-- Information shown follows --
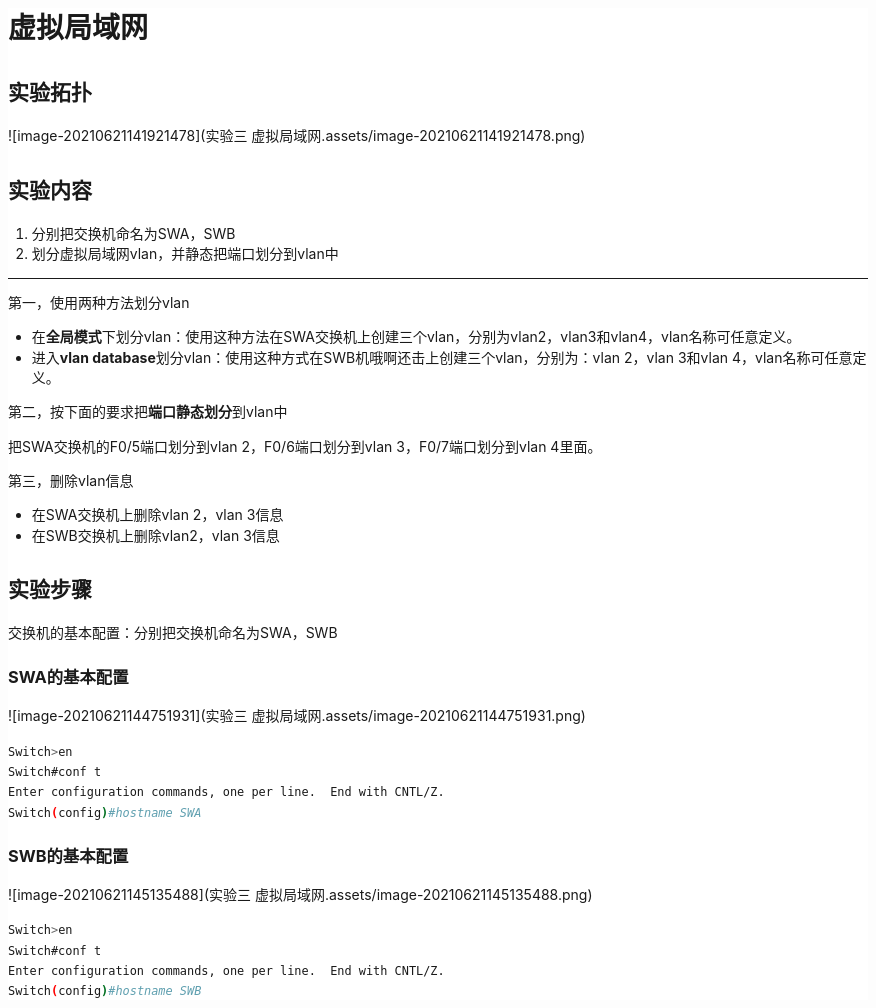 # 虚拟局域网

## 实验拓扑

![image-20210621141921478](实验三 虚拟局域网.assets/image-20210621141921478.png)

## 实验内容

1. 分别把交换机命名为SWA，SWB
2. 划分虚拟局域网vlan，并静态把端口划分到vlan中

---

第一，使用两种方法划分vlan

- 在**全局模式**下划分vlan：使用这种方法在SWA交换机上创建三个vlan，分别为vlan2，vlan3和vlan4，vlan名称可任意定义。
- 进入**vlan database**划分vlan：使用这种方式在SWB机哦啊还击上创建三个vlan，分别为：vlan 2，vlan 3和vlan 4，vlan名称可任意定义。

第二，按下面的要求把**端口静态划分**到vlan中

把SWA交换机的F0/5端口划分到vlan 2，F0/6端口划分到vlan 3，F0/7端口划分到vlan 4里面。

第三，删除vlan信息

- 在SWA交换机上删除vlan 2，vlan 3信息
- 在SWB交换机上删除vlan2，vlan 3信息

## 实验步骤

交换机的基本配置：分别把交换机命名为SWA，SWB

### SWA的基本配置

![image-20210621144751931](实验三 虚拟局域网.assets/image-20210621144751931.png)

```bash
Switch>en 
Switch#conf t
Enter configuration commands, one per line.  End with CNTL/Z.
Switch(config)#hostname SWA
```

### SWB的基本配置

![image-20210621145135488](实验三 虚拟局域网.assets/image-20210621145135488.png)

```bash
Switch>en
Switch#conf t
Enter configuration commands, one per line.  End with CNTL/Z.
Switch(config)#hostname SWB
```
-- Information shown concluded --
Beginning with the line that holds "把SWA交换机的F0/5端口划分到vlan 2，F0/6端口划分到vlan 3，F0/7端口划分到vlan", copy the entries exactly to their last line, and leave out every earlier line.

把SWA交换机的F0/5端口划分到vlan 2，F0/6端口划分到vlan 3，F0/7端口划分到vlan 4里面。

第三，删除vlan信息

- 在SWA交换机上删除vlan 2，vlan 3信息
- 在SWB交换机上删除vlan2，vlan 3信息

## 实验步骤

交换机的基本配置：分别把交换机命名为SWA，SWB

### SWA的基本配置

![image-20210621144751931](实验三 虚拟局域网.assets/image-20210621144751931.png)

```bash
Switch>en 
Switch#conf t
Enter configuration commands, one per line.  End with CNTL/Z.
Switch(config)#hostname SWA
```

### SWB的基本配置

![image-20210621145135488](实验三 虚拟局域网.assets/image-20210621145135488.png)

```bash
Switch>en
Switch#conf t
Enter configuration commands, one per line.  End with CNTL/Z.
Switch(config)#hostname SWB
```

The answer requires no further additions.